*GOAL OF THE EXERCISE:* Which lines in the list below contain the string "English", with case counting? Copy each one you find.

*MATERIAL SHOWN:*

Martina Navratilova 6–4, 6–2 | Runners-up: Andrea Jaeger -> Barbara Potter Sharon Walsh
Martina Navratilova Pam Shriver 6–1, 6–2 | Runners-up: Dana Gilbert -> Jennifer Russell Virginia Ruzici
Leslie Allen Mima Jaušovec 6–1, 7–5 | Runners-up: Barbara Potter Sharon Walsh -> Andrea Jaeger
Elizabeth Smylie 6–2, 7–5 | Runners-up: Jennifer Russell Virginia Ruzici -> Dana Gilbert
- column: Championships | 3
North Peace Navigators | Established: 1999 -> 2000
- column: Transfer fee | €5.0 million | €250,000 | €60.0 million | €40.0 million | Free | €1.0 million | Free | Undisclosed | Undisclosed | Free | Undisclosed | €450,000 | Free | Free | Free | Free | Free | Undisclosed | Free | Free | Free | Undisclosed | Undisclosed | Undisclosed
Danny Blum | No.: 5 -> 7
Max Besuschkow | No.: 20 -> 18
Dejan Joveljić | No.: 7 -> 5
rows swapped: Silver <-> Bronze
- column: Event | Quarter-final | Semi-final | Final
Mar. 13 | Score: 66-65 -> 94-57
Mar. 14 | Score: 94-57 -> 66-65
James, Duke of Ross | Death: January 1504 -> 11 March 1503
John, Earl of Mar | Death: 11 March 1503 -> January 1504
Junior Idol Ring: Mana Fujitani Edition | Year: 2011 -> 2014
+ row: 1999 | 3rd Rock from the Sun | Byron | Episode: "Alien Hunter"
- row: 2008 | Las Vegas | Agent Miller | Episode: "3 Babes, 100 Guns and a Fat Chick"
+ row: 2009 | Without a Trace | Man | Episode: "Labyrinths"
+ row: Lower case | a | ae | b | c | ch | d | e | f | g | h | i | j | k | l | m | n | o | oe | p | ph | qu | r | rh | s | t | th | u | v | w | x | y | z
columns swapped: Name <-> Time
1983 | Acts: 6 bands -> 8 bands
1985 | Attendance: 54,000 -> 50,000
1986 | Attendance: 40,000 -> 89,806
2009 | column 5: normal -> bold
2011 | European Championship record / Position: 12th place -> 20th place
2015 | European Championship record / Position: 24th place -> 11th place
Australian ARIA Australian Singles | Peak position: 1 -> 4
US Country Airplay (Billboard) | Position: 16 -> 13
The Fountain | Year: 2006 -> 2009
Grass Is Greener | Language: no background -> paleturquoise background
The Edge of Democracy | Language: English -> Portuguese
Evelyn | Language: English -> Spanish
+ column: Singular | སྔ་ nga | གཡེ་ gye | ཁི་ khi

*WRITTEN SOLUTION:*
The Edge of Democracy | Language: English -> Portuguese
Evelyn | Language: English -> Spanish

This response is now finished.